▶ Objetivo do exercício
Pode transcrever, do texto sobre as críticas do JPP à Saúde na RAM, o trecho que vai de "Para este partido, o" até "deputado Paulo Alves."?

▶ Texto de leitura
════════

JPP critica Pedro Ramos e a situação da Saúde na RAM

O JPP voltou a debruçar-se sobre o tema da Saúde na Região. Paulo Alves, porta-voz da iniciativa, relembrou o aumento de “86% nas listas de espera do SESARAM, desde que Miguel Albuquerque tomou posse, em 2015”, uma situação “inadmissível para uma Região com pouco mais de 250 mil habitantes”.

Para este partido, o secretário com a pasta da Saúde, nos últimos dias, “está mais preocupado em criticar o Serviço Nacional de Saúde (SNS) do que falar e tentar resolver os problemas que afectam o Serviço Regional de Saúde (SRS)”, disse o deputado Paulo Alves.

Alves instou Pedro Ramos a focar-se na Região: “Sabemos de pessoas que estão em lista de espera há 7, 8, 9 anos para uma cirurgia às cataratas; pessoas que aguardam há 3, 4, 5 anos por uma ressonância magnética”.

════════

▶ Dados disponíveis
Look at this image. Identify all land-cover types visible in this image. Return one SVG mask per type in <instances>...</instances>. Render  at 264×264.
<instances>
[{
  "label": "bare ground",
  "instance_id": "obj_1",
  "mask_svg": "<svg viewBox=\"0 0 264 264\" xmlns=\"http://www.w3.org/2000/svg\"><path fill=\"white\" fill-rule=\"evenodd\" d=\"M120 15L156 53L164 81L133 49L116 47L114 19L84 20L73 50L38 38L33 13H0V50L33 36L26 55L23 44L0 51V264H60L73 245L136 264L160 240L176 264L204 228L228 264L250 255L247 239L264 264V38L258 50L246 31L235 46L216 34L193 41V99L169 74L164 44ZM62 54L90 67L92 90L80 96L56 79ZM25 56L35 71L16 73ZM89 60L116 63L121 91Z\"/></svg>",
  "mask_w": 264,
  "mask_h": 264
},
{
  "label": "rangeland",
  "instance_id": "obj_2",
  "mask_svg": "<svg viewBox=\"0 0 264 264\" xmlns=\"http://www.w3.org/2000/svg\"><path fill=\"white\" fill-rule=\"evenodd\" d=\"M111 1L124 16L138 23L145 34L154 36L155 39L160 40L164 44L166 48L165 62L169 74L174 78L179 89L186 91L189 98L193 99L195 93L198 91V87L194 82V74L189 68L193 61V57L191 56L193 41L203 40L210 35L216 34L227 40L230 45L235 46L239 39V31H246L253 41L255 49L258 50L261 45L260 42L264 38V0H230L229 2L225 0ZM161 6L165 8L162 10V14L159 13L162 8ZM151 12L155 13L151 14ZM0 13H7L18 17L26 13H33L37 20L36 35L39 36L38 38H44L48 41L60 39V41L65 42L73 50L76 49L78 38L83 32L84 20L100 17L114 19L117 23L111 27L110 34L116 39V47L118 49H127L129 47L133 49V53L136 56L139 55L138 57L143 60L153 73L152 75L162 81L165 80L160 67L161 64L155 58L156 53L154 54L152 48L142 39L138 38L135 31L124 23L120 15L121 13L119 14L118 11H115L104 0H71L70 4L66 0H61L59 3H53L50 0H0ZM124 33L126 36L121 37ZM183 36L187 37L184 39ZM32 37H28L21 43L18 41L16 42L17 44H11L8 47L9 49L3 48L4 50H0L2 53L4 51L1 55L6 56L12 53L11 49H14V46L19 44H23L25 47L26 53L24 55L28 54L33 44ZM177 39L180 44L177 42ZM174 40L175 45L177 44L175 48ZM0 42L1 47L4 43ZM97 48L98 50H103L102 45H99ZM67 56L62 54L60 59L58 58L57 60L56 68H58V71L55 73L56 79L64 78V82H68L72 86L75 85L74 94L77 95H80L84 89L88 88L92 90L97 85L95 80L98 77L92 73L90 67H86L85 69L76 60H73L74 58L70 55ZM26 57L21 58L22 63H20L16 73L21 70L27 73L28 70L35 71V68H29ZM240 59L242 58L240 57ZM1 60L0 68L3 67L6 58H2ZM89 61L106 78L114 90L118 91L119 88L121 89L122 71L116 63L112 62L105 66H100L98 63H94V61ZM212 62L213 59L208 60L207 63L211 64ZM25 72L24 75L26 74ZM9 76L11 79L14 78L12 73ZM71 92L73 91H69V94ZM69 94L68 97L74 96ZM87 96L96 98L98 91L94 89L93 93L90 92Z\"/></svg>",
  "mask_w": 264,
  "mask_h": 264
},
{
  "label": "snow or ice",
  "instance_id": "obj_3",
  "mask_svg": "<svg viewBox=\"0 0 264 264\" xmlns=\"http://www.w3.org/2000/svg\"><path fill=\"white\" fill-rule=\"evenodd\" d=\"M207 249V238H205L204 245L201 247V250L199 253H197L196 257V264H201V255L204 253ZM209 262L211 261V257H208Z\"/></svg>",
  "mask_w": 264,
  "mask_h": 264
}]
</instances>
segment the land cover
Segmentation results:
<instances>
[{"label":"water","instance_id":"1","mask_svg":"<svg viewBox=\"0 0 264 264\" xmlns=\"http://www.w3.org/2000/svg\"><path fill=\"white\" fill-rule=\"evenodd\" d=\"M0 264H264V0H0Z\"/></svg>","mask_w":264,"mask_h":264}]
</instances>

════════

▶ Resposta ao exercício
Para este partido, o secretário com a pasta da Saúde, nos últimos dias, “está mais preocupado em criticar o Serviço Nacional de Saúde (SNS) do que falar e tentar resolver os problemas que afectam o Serviço Regional de Saúde (SRS)”, disse o deputado Paulo Alves.